■ **Work instruction 1**
In the post on getting kids outdoors, which two agencies teamed up to combat nature-deficit disorder?
■ **Work instruction 2**
Please reproduce, word for word, the part of the post on getting kids outdoors starting at "The two agencies" and ending at "you are interested.".

■ **Page extract**
After an unusually long and cold winter, we are finally getting some nice spring weather.
But according to the Des Moines Register on Monday,
officials with the Polk County Health Department and Polk County Conservation are concerned that many kids will stay in front of the TV.
The two agencies have teamed up to combat what they say is the increasing threat of "nature-deficit disorder."
Author Richard Louv identified the term in his 2005 book, "Last Child in the Woods: Saving Our Children From Nature-Deficit Disorder." Louv describes it as the consequences of children being alienated from nature.
Health risks from avoiding the outdoors include obesity and a lack of creativity, said Rick Kozin, spokesman for the Polk County Health Department.
The solution is in our own backyards and neighborhoods, Kozin said. "It's a health issue with a conservation treatment."
The role of parents in getting kids outdoors is key, Kozin said. "Children will follow the lead from their parents."
The Register's article includes 15 ideas for getting kids in touch with nature, so click the link if you are interested.
It's tempting to try to keep your kids occupied indoors so that you can get chores done around the house (or spend too much time on your computer). But it's so important for kids to get exercise outdoors, especially if they are not in school, where recess and P.E. class may be outdoors in good weather.
Any teacher can tell you how much easier it is for kids to learn, and how much better they behave, after they've been able to run around outdoors.
According to Dr. Paul Fleiss, a pediatrician, getting exercise with exposure to natural light in the morning helps children sleep better at night (the sunlight triggers brain chemicals that help establish circadian rhythms).
Parents, get your kids outside to play this week, even if it's just for a walk around your neighborhood.

■ **Records**

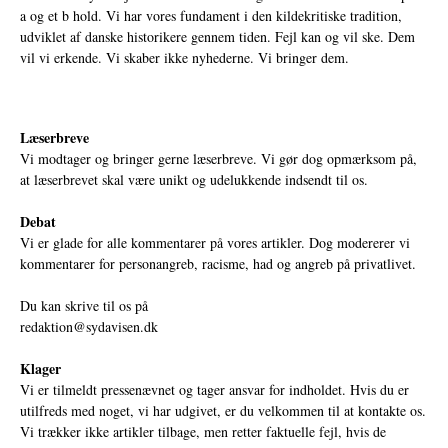
a og et b hold. Vi har vores fundament i den kildekritiske tradition,
udviklet af danske historikere gennem tiden. Fejl kan og vil ske. Dem
vil vi erkende. Vi skaber ikke nyhederne. Vi bringer dem.
Læserbreve
Vi modtager og bringer gerne læserbreve. Vi gør dog opmærksom på,
at læserbrevet skal være unikt og udelukkende indsendt til os.
Debat
Vi er glade for alle kommentarer på vores artikler. Dog modererer vi
kommentarer for personangreb, racisme, had og angreb på privatlivet.
Du kan skrive til os på
redaktion@sydavisen.dk
Klager
Vi er tilmeldt pressenævnet og tager ansvar for indholdet. Hvis du er
utilfreds med noget, vi har udgivet, er du velkommen til at kontakte os.
Vi trækker ikke artikler tilbage, men retter faktuelle fejl, hvis de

■ **Task response 1**
The Polk County Health Department and Polk County Conservation.

■ **Task response 2**
The two agencies have teamed up to combat what they say is the increasing threat of "nature-deficit disorder."
Author Richard Louv identified the term in his 2005 book, "Last Child in the Woods: Saving Our Children From Nature-Deficit Disorder." Louv describes it as the consequences of children being alienated from nature.
Health risks from avoiding the outdoors include obesity and a lack of creativity, said Rick Kozin, spokesman for the Polk County Health Department.
The solution is in our own backyards and neighborhoods, Kozin said. "It's a health issue with a conservation treatment."
The role of parents in getting kids outdoors is key, Kozin said. "Children will follow the lead from their parents."
The Register's article includes 15 ideas for getting kids in touch with nature, so click the link if you are interested.